> TRECHO PARA LEITURA:

------------

Modernização comprometida
A postergação ou redução dos investimentos impacta diretamente na modernização das plantas industriais. Esse processo é fundamental para elevar a produtividade, reduzir desperdícios e incorporar tecnologias da Indústria 4.0. Quando os aportes são suspensos ou diminuídos, projetos importantes, como a renovação de máquinas e sistemas de automação, sofrem atrasos ou cortes de escopo.
Um exemplo disso é a ArcelorMittal. A empresa havia anunciado um ciclo de investimento global de R$ 25 bilhões, incluindo usinas fotovoltaicas, expansão de unidades e parcerias em energia renovável.
Entretanto, um novo ciclo adicional, que poderia alcançar R$ 10 bilhões, está em risco caso o governo não reforce as políticas de defesa comercial. Na prática, isso significa a possibilidade de não implementar novas linhas de produção e de adiar tecnologias que aumentariam a eficiência e a qualidade do aço nacional.
Efeitos sobre a cadeia produtiva
O impacto não se limita às siderúrgicas. A cadeia metalmecânica, que depende do aço nacional, também é afetada. Se as plantas deixam de se modernizar, os fornecedores enfrentam custos maiores, produtos de menor qualidade e risco de fornecimento instável.
Nesse cenário, o Instituto Aço Brasil defende algumas prioridades. Entre elas estão a recuperação do mercado interno, a expansão da economia, o fortalecimento da cadeia metalmecânica e a redução do chamado “Custo Brasil”.
Porém, sem segurança jurídica e previsibilidade econômica, as empresas continuam hesitantes em investir. O efeito pode ser em cascata: menos inovação, aumento do custo por tonelada, perda de mercado externo e menor atração de novos projetos.
Consequências regionais e sociais
Outro aspecto relevante é o impacto regional. Projetos específicos, com grande potencial de geração de empregos e desenvolvimento local, estão ameaçados. Em Minas Gerais, por exemplo, a ArcelorMittal previa investir cerca de R$ 3 bilhões em um ciclo de expansão.
No entanto, a empresa afirma que a continuidade depende da criação de políticas mais robustas de proteção contra importações desleais. Caso contrário, o estado poderá perder a oportunidade de receber novos investimentos e de fortalecer sua base industrial.

------------

> CONJUNTO DE DADOS:
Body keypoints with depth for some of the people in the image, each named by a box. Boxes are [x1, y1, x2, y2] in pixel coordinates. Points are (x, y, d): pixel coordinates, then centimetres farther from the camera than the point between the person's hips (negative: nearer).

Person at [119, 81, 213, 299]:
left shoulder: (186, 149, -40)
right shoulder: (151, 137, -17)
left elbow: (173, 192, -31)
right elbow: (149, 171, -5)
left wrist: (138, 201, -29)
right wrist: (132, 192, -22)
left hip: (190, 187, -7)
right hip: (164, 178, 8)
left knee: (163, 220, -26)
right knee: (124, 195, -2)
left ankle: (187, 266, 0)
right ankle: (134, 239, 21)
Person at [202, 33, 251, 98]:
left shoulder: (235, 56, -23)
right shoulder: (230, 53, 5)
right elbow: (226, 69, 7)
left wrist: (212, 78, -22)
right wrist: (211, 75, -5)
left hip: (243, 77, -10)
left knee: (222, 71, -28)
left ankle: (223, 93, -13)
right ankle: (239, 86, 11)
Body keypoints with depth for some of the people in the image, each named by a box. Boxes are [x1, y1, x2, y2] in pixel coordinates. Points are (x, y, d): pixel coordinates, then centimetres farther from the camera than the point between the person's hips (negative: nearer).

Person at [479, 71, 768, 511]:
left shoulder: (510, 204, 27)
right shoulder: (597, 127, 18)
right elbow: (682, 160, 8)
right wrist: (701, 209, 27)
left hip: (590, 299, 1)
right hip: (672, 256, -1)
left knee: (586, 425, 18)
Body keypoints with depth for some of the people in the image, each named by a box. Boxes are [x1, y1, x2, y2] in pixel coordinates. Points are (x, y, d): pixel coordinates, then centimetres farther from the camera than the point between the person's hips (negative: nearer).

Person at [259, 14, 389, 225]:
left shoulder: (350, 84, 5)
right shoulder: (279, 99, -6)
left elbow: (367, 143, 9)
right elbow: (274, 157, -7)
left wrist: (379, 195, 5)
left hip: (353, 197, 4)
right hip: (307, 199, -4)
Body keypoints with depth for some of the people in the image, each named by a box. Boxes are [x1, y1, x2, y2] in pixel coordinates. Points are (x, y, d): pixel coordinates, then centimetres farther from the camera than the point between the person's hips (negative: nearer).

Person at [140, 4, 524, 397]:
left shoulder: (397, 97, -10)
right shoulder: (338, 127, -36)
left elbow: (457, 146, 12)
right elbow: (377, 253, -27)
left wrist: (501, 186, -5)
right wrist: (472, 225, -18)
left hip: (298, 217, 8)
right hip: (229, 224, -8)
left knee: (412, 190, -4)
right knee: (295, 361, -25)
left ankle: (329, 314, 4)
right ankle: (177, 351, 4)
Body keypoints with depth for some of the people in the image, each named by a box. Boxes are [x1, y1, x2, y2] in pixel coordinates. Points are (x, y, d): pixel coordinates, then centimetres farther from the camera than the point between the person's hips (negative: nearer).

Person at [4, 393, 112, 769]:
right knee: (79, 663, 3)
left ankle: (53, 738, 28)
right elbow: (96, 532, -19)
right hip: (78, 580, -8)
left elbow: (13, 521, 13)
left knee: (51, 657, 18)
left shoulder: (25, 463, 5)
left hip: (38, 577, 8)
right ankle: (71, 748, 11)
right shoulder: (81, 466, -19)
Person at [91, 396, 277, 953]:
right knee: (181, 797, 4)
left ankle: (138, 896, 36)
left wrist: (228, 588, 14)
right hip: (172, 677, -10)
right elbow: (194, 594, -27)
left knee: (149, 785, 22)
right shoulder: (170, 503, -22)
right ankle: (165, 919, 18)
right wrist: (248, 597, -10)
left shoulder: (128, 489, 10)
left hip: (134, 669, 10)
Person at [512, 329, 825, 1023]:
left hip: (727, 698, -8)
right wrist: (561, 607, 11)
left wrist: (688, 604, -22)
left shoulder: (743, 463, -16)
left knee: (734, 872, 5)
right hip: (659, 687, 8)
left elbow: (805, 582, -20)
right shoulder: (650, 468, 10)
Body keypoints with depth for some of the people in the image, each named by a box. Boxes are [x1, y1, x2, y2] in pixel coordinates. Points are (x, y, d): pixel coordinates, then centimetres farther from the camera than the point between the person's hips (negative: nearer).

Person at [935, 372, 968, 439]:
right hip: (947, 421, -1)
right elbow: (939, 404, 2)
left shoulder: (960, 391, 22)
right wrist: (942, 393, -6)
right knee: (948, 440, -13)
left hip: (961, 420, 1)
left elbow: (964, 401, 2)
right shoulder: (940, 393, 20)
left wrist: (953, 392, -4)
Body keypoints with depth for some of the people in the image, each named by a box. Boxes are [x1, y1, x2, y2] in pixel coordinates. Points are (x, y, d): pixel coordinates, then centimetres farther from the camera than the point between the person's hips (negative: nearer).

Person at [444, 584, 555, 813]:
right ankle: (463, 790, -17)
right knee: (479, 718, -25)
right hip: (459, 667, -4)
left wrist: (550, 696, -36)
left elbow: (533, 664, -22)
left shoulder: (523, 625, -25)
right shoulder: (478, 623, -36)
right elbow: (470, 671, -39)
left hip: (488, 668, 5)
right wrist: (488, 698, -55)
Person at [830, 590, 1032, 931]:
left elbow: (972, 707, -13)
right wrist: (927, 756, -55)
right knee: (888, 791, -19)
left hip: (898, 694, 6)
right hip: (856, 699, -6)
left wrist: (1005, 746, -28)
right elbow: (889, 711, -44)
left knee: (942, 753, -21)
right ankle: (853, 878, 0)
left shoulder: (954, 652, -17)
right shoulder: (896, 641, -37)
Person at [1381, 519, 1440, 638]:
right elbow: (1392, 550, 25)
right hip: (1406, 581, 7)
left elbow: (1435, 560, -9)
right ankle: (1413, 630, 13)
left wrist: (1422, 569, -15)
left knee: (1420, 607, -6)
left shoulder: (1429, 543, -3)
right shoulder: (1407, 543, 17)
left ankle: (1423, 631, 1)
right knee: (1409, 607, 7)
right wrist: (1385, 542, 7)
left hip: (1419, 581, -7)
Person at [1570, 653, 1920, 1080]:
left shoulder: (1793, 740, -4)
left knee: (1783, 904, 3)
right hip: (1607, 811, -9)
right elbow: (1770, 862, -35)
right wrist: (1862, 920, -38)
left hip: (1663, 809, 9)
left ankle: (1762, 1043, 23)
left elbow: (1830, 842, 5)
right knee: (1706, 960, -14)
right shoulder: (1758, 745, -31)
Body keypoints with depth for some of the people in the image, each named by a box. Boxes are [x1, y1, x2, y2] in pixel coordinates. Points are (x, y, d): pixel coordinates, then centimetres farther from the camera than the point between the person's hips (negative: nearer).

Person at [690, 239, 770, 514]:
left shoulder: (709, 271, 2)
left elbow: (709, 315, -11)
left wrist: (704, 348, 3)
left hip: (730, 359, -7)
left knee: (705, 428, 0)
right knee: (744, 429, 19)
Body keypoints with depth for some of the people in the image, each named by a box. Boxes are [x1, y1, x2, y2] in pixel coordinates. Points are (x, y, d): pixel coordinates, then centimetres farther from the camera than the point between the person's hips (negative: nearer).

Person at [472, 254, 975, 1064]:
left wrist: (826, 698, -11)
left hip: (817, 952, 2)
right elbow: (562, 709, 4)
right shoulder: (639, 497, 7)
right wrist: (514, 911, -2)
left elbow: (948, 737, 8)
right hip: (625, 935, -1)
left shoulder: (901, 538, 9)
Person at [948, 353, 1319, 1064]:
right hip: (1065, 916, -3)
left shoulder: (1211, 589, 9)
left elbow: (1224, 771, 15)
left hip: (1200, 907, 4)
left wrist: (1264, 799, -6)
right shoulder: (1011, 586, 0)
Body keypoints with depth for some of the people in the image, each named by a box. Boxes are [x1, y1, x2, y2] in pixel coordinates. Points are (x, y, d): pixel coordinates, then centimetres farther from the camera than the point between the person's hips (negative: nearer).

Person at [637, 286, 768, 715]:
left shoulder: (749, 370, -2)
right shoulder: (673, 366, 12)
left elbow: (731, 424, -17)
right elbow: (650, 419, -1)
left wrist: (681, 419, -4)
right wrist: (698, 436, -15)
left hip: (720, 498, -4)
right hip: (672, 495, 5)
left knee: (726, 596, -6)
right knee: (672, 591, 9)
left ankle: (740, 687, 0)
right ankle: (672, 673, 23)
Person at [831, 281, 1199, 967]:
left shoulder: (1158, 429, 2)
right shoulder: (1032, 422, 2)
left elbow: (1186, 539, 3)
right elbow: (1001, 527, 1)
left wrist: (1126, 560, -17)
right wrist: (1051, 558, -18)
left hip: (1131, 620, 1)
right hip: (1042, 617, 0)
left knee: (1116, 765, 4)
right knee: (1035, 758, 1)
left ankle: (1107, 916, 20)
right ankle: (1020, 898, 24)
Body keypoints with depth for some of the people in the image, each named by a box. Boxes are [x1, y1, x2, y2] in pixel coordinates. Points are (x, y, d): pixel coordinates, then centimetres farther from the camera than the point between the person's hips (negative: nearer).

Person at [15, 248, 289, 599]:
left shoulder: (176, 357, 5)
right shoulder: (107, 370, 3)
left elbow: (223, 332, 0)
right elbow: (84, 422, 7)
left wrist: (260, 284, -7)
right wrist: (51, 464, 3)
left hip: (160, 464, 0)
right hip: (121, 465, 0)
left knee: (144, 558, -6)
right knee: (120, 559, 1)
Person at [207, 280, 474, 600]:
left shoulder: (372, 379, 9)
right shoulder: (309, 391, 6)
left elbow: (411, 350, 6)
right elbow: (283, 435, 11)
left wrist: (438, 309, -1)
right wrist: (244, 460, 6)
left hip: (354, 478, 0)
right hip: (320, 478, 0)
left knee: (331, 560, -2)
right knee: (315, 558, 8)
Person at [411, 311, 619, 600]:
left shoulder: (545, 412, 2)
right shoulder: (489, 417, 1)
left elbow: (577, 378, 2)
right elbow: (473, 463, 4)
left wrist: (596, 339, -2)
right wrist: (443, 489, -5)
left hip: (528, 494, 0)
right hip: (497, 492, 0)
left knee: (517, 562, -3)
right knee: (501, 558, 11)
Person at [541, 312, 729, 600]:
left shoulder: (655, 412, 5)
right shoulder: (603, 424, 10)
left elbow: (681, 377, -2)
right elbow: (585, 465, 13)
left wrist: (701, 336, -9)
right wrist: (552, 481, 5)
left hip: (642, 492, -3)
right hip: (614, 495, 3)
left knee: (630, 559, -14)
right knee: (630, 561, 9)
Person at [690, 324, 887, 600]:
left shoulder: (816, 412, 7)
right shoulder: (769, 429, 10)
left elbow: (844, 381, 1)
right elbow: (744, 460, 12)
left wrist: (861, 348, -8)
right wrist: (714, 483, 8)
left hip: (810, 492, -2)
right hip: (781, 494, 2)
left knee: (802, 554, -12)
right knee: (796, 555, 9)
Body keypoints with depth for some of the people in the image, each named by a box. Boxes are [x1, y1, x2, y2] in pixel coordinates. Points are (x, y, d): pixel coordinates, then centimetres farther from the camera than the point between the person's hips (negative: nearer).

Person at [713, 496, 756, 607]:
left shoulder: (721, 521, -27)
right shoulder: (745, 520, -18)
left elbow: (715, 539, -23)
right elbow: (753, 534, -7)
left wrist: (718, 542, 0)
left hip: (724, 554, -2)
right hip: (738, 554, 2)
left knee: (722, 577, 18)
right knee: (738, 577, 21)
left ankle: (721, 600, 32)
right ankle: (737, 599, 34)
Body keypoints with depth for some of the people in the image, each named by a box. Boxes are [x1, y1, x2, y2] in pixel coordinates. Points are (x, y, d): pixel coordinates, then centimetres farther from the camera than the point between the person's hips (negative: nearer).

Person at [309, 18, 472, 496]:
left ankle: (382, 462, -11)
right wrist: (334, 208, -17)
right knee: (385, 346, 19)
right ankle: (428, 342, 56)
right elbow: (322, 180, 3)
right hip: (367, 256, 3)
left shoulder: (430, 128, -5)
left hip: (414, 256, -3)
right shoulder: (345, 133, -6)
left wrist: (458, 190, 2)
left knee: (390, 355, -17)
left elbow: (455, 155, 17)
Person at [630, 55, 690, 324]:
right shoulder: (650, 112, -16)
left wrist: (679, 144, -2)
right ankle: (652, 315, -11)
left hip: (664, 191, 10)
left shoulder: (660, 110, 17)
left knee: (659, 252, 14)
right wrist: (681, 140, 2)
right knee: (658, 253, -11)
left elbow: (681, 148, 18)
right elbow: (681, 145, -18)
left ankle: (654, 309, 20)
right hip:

------------

> TAREFA A REALIZAR: Transcreva a passagem do texto sobre os investimentos na siderurgia que começa nas palavras "Entretanto, um novo" e termina após "de fornecimento instável.".

> TAREFA CONCLUÍDA:
Entretanto, um novo ciclo adicional, que poderia alcançar R$ 10 bilhões, está em risco caso o governo não reforce as políticas de defesa comercial. Na prática, isso significa a possibilidade de não implementar novas linhas de produção e de adiar tecnologias que aumentariam a eficiência e a qualidade do aço nacional.
Efeitos sobre a cadeia produtiva
O impacto não se limita às siderúrgicas. A cadeia metalmecânica, que depende do aço nacional, também é afetada. Se as plantas deixam de se modernizar, os fornecedores enfrentam custos maiores, produtos de menor qualidade e risco de fornecimento instável.